— Ну, да! Худо или хорошо — окончить сразу все же лучше, чем проводить свою жизнь, подавая одну руку добру, а другую — злу.
— И это зло будет состоять в том…
— В том, что нам, например, снесут голову.
— Пусть ее сносят у тебя и твоих заговорщиков, очень хорошо, но у меня, человека спокойного, невинного, смирного, не способного причинять зло преднамеренно, предумышленно, с…
— Сядьте, мой дорогой учитель! — произнес молодой человек, прерывая дона Кандидо, который встал во время разговора.
— Что я сделал? Что такого, чтобы очутиться в том положении, в котором я нахожусь, подобно хрупкой лодке, разбиваемой бурными волнами океана?
— Что сделали, вы?
— Да, я!
— Тота! Вы в самом деле ничего не сделали?
— Нет, я ничего не сделал, сеньор дон Мигель; настанет время, когда моя связь с тобой разрушится, порвется: я преданнейший защитник самого знаменитого из всех ресторадоров света. Я люблю всю высокоуважаемую семью его превосходительства, как люблю и уважаю другого сеньора губернатора, доктора дона Фелипе, его предков и всех его детей. Я хотел…

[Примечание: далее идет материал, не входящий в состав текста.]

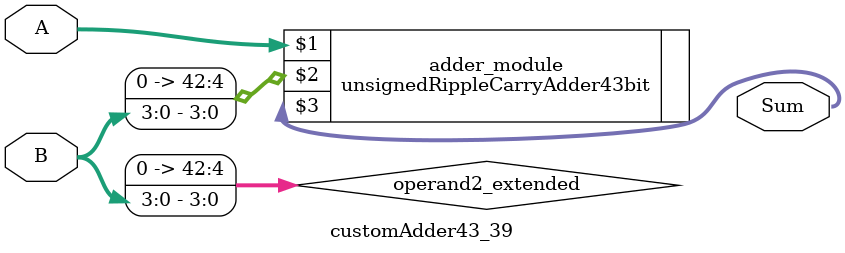
<source format=v>
module customAdder43_39(
                        input [42 : 0] A,
                        input [3 : 0] B,
                        
                        output [43 : 0] Sum
                );

        wire [42 : 0] operand2_extended;
        
        assign operand2_extended =  {39'b0, B};
        
        unsignedRippleCarryAdder43bit adder_module(
            A,
            operand2_extended,
            Sum
        );
        
        endmodule
        
</source>
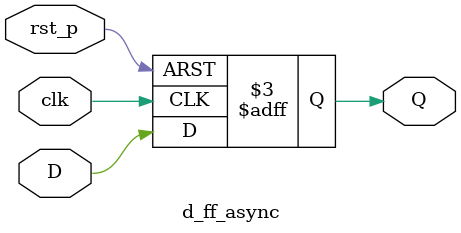
<source format=v>
`timescale 1ns / 1ps


module d_ff_async(
	input D,
	input clk,
	input rst_p,
	output reg Q
	);

	always @ (posedge clk or negedge rst_p) begin
		if (!rst_p) Q <= 1'b0;
		else Q <= D;
	end

endmodule

</source>
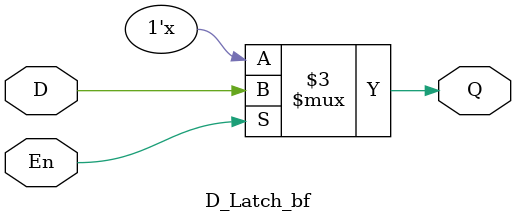
<source format=sv>
module D_Latch_bf(Q,D,En);
  input D,En;
  output reg Q;
  
  always @(D,En)
    begin
      if(En) Q=D;
      //else Q=Q;
    end
endmodule

</source>
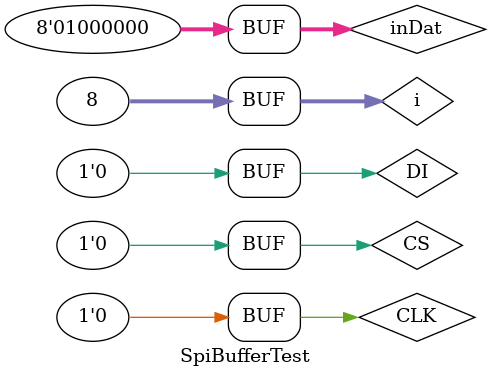
<source format=v>
`timescale 1ns/1ns
module SpiBufferTest();
    reg DI;
    reg CS;
    reg CLK;

    wire [7:0] outDat;
    reg [7:0] inDat;
    wire outSucc;

    integer i;

    SpiBuffer sb(.DI(DI), .CS(CS), .CLK(CLK), .Buffer(outDat), .Changed(outSucc));

    task doClock;
        begin
            #1 CLK = 0;
            #1 CLK = 1;
            #2 CLK = 0;
        end
    endtask

    task doWrite;
        begin
            for(i = 0;i < 8; i = i + 1) begin
                DI = inDat[i];
                doClock();
            end
        end
    endtask
    initial begin
        doClock();
        doClock();
        doClock();
        doClock();
        doClock();
        CS = 1;
        doClock();
        doClock();
        CS = 0;
        inDat = 122;
        doWrite();
        inDat = 128;
        doWrite();
        CS = 1;
        doClock();
        doClock();
        CS = 0;
        inDat = 12;
        doWrite();
        inDat = 64;
        doWrite();
        doClock();
    end
endmodule

</source>
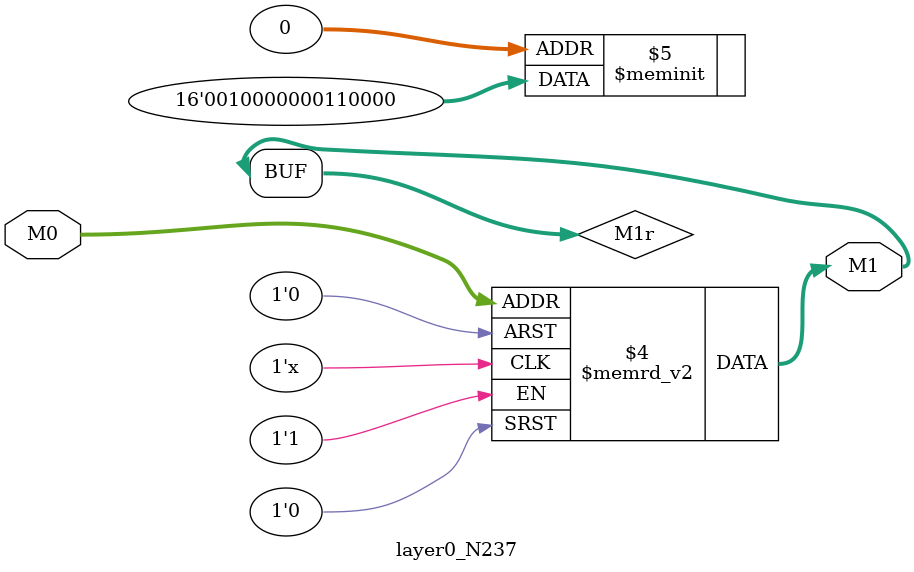
<source format=v>
module layer0_N237 ( input [2:0] M0, output [1:0] M1 );

	(*rom_style = "distributed" *) reg [1:0] M1r;
	assign M1 = M1r;
	always @ (M0) begin
		case (M0)
			3'b000: M1r = 2'b00;
			3'b100: M1r = 2'b00;
			3'b010: M1r = 2'b11;
			3'b110: M1r = 2'b10;
			3'b001: M1r = 2'b00;
			3'b101: M1r = 2'b00;
			3'b011: M1r = 2'b00;
			3'b111: M1r = 2'b00;

		endcase
	end
endmodule

</source>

— Вы хотели эмигрировать, сеньор дон Кандидо.
— Я!
— Вы! Это преступление против федерации, за которое расплачиваются головой.
— Доказательства?
— Сеньор дон Кандидо, вы решительно стремитесь быть повешенным кем-либо.
— Я?
— Я жду только, чтобы вы мне сказали кем: Росасом или Лавалем. Если первым, то для того, чтобы быть вам приятным, я сейчас же отправлюсь к полковнику Соломону, если же вторым, то подождите два или три дня, когда генерал Лаваль вступит в Буэнос-Айрес, тогда, как только представится случай, я поговорю с ним о секретаре сеньора дона Фелипе.
— Итак, я человек, попавший в воду?
— Нет, сеньор, вы будете человеком на воздухе, если будете продолжать говорить глупости так, как вы делаете это постоянно.
— Но, Мигель, сын мой, разве ты не видишь моего лица?